= Said Sebti =

Said Sebti (سيد سبتي, (first name (/ar/) is an American cancer researcher who is Professor and Chairman of the Department of Drug Discovery at the H. Lee Moffitt Cancer Center & Research Institute in Tampa, Fl. Sebti is noted for his work to rehabilitate the 'failed' cancer drug Triciribine, now under development at the pharmaceutical company Prescient Therapeutics (ASX: PTX). Sebti is currently Chief Scientific Officer at Prescient Therapeutics.

== Background ==

Sebti earned his bachelor's degree in biochemistry from Washington State University in 1980 and his PhD in biochemistry from Purdue University in 1984. From 1985 to 1987 he did post-doctoral work in pharmacology at Yale University. He then spent three years as an assistant professor at the University of Pittsburgh before joining Moffitt Cancer Center in 1996 as Director of its Drug Discovery Program. He was named Professor and Chairman of the Department of Drug Discovery in 2002.

== Research work at the Moffitt Cancer Center ==

Normal cells often turn cancerous when signal transduction molecules become mutated. Sebti's work at Moffitt has centred on understanding aberrant signal transduction pathways and developing drugs which interfere with such pathways.

- The Ras superfamily. The Sebti lab has particularly focused on the role of the Ras superfamily, including the Ras and Rho subfamilies and the Ral subfamily.
- Kinases. Sebti's work on the kinase Akt led to his interest in Triciribine. Other kinases that have interested Sebti include Rho-associated kinase and Aurora kinase.

- STAT3. In 2003 the Sebti lab discovered JSI-124, a selective STAT3 signaling pathway inhibitor.

- Bcl/Mcl. The MCL1 member of the Bcl-2 family interests Sebti due to its role in preventing apoptosis. The Sebti lab is working on Mcl-1 inhibitors derived from a natural product called marinopyrrole A.

- FTase/GGTase. Sebti's work on farnesyltransferase and geranylgeranyltransferase led to the development of the drug now called PTX-100.
- The proteasome. In 2009 the Sebti lab discovered a new proteasome inhibitor called PI-083

== Prescient Therapeutics ==

Prescient Therapeutics originated in 2014 from two drug discovery programmes pioneered by the Sebti lab, PTX-200 and PTX-100.

- PTX-200. This programme involved the 'rehabilitation' of a previously failed cancer drug called triciribine. This drug, first synthesized in 1971, was trialled clinically in the 1980s and 1990s but with toxic effects and limited efficacy. However, in the 2000s Sebti and his collaborator Jin Cheng at the University of South Florida established that the drug would be effective against tumours with hyperactivated Akt.
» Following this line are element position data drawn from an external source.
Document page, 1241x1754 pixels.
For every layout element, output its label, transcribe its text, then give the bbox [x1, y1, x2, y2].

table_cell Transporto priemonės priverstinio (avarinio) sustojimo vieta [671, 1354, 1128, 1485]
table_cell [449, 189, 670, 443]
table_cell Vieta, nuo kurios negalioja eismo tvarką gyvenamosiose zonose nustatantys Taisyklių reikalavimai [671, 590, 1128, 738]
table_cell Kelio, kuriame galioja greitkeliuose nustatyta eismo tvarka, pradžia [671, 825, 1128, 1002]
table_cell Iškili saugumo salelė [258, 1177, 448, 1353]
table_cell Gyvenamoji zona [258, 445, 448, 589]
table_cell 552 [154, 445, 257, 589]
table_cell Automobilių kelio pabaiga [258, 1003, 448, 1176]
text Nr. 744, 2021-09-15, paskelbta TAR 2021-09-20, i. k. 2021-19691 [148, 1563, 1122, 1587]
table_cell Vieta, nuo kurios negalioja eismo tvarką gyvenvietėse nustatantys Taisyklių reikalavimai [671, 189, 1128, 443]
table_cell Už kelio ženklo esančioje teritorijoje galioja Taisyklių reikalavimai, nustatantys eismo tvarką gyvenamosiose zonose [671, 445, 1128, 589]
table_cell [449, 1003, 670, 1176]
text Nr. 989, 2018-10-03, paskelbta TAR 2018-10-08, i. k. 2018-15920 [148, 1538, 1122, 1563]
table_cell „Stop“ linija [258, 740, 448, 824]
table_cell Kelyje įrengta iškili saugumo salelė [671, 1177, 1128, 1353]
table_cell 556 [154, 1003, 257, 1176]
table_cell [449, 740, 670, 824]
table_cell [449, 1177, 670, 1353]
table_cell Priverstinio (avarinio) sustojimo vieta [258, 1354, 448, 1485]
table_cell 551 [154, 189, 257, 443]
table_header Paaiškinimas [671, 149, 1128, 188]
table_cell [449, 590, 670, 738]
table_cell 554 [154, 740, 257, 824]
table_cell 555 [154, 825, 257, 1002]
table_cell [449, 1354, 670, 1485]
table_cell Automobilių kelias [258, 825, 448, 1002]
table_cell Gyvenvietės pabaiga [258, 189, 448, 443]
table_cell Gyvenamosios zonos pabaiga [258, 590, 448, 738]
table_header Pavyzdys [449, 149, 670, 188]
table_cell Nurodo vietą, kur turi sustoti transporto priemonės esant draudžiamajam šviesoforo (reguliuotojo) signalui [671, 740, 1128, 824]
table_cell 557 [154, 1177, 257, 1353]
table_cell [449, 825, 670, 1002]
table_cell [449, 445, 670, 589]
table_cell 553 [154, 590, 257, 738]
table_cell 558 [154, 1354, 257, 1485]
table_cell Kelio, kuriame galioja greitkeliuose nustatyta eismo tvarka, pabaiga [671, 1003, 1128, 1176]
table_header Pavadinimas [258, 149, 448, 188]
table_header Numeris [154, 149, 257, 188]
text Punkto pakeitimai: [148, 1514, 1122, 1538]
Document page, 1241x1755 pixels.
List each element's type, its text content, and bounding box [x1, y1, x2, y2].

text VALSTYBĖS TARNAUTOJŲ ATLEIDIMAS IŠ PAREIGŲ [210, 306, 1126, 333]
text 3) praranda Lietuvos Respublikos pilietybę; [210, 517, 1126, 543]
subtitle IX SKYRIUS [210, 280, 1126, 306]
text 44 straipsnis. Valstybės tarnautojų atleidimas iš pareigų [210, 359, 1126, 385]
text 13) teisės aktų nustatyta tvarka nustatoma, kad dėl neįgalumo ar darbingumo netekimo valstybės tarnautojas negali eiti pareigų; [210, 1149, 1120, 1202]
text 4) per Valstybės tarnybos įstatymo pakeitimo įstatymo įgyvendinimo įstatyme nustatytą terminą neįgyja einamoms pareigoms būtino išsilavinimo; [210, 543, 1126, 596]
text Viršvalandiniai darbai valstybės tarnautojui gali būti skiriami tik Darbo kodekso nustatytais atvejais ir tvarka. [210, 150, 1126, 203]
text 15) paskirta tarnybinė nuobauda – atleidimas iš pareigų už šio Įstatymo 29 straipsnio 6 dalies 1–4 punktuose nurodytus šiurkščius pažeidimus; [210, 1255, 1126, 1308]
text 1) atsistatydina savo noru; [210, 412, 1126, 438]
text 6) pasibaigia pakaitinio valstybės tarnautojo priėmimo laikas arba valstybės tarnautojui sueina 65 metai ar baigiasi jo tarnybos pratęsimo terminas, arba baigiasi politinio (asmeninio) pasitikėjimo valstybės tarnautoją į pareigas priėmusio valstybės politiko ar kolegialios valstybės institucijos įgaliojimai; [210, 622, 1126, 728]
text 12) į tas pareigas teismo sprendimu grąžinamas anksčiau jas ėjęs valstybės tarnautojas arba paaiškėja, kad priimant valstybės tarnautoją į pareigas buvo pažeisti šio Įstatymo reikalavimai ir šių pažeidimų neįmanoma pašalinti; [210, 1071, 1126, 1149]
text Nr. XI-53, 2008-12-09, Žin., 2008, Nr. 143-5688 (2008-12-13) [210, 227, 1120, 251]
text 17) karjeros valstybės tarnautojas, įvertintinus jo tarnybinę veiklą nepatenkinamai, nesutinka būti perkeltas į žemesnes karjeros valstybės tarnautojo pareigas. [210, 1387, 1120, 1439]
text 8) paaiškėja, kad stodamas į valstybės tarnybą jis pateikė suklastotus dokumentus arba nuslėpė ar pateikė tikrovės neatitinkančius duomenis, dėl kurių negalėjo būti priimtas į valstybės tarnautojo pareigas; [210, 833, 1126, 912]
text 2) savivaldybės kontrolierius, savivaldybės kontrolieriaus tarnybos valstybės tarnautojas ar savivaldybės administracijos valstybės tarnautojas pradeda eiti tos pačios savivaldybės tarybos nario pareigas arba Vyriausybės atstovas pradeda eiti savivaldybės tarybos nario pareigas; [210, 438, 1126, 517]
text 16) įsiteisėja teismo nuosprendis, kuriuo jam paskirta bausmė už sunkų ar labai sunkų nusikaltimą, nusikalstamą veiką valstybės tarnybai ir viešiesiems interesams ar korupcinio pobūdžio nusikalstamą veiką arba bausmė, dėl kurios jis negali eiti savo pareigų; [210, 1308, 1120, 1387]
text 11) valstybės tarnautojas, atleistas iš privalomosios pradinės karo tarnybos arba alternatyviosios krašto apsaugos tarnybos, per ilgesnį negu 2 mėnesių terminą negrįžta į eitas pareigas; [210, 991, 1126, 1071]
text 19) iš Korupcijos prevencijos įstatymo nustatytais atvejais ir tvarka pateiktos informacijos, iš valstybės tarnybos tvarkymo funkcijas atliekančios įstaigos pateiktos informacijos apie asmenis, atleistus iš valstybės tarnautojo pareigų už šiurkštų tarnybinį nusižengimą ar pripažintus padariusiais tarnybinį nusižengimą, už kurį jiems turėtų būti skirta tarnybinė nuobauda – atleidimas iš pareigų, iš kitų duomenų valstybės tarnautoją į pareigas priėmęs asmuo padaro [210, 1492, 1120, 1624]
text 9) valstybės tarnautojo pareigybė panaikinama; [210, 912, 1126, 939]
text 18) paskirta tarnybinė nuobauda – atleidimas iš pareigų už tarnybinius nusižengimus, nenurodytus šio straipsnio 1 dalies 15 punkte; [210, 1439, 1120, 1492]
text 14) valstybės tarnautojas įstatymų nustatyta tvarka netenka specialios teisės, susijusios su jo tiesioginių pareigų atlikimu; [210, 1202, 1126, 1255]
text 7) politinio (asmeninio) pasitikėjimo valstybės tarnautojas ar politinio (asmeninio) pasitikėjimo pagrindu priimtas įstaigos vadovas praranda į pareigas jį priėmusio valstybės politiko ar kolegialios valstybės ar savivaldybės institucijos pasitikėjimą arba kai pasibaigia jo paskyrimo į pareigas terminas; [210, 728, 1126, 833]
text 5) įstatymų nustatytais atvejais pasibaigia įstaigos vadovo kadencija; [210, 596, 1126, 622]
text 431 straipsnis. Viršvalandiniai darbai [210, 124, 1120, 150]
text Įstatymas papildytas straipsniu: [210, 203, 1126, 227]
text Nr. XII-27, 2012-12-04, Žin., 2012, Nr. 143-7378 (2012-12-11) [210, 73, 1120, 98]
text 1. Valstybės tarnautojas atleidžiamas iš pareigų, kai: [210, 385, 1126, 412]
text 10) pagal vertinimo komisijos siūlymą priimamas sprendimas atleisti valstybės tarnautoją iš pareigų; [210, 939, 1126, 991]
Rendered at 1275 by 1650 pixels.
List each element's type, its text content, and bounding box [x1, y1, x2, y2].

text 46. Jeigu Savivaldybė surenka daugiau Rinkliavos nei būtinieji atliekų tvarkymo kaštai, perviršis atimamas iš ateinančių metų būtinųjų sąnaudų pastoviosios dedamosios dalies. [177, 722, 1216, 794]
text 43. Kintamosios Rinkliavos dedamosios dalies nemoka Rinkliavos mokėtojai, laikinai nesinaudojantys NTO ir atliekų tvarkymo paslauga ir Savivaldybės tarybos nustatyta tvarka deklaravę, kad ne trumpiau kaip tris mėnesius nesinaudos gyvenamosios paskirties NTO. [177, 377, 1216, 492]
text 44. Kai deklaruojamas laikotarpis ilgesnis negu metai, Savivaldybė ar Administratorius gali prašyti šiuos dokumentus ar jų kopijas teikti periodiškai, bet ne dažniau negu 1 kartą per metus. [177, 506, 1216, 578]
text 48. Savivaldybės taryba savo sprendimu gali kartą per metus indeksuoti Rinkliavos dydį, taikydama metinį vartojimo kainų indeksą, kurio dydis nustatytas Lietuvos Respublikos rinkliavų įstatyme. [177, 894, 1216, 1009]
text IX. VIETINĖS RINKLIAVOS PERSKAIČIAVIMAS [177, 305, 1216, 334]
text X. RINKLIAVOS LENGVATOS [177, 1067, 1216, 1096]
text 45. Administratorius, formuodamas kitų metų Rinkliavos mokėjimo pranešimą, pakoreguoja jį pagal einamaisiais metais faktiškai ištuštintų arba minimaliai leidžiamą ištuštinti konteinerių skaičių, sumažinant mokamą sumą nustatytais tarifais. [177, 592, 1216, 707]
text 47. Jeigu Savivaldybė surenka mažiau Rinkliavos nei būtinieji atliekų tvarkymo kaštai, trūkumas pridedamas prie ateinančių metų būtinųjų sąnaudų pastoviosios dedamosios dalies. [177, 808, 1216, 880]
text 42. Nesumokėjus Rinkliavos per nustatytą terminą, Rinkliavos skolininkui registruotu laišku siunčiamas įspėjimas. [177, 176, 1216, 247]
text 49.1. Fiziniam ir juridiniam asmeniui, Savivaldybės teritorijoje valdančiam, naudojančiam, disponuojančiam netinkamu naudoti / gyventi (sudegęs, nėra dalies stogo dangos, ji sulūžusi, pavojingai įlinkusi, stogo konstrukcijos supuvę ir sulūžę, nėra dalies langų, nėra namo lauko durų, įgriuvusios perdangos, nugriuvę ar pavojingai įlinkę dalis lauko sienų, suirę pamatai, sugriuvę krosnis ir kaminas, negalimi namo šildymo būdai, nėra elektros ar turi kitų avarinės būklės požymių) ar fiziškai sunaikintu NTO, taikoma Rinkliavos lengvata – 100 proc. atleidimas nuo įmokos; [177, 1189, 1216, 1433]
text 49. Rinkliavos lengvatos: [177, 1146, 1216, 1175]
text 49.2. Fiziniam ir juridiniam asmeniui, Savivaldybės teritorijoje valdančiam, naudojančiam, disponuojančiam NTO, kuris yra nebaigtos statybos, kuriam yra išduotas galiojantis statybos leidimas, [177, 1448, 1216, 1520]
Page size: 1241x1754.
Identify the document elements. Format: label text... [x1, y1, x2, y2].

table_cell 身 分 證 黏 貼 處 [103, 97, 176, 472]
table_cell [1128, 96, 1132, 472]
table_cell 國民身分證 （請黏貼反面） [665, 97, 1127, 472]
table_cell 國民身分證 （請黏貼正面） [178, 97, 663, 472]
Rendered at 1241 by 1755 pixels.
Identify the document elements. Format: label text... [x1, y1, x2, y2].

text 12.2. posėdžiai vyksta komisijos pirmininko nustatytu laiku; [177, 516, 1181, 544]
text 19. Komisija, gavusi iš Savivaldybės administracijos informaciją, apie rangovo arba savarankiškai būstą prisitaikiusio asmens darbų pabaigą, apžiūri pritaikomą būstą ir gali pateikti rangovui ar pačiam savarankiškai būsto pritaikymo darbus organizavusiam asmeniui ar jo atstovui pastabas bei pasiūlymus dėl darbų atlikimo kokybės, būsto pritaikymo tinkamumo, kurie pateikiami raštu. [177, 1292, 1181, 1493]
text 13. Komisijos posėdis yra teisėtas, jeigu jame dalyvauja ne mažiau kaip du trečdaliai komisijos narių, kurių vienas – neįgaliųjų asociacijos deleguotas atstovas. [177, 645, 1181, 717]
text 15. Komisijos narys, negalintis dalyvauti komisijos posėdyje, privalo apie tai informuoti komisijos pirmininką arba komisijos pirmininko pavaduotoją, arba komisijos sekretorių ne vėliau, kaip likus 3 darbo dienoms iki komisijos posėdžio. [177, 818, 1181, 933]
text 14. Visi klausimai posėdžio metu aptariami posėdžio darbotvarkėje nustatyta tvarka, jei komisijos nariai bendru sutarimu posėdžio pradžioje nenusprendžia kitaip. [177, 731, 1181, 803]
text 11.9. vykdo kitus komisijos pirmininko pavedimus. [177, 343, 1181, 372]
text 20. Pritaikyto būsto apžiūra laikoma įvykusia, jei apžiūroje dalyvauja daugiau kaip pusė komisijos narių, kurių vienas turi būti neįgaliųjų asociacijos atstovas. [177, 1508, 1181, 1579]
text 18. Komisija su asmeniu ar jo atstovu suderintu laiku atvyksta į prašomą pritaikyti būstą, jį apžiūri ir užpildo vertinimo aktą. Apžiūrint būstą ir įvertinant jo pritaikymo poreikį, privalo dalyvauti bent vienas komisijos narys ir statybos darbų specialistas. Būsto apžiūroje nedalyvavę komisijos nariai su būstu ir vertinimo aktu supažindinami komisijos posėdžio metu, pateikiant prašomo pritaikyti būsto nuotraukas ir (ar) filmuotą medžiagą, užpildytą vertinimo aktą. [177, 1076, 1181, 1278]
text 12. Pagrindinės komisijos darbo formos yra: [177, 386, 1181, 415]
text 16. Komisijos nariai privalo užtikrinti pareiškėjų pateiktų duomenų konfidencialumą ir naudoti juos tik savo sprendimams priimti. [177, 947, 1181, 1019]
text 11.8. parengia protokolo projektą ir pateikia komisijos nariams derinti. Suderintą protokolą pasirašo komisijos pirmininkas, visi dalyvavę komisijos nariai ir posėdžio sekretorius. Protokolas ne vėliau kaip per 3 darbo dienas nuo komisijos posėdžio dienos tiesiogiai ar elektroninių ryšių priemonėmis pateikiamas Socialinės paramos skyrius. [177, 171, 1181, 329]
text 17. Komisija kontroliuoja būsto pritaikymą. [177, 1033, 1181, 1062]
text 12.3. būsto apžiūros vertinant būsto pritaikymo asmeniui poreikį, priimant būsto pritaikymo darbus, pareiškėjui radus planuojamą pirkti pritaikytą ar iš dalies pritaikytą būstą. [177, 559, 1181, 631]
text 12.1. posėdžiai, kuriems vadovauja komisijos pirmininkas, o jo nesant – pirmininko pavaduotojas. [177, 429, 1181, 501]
- PTX-100. This programme involves a compound to block a cancer growth enzyme known as geranylgeranyltransferase type 1 (GGT-I), which plays a role in the inhibition of apoptosis. The compound, originally called GGTI-2418, was invented around 2009 Sebti and Andrew Hamilton, then a Professor of Chemistry at Yale University, now Vice Chancellor at the University of Oxford, invented GGTI.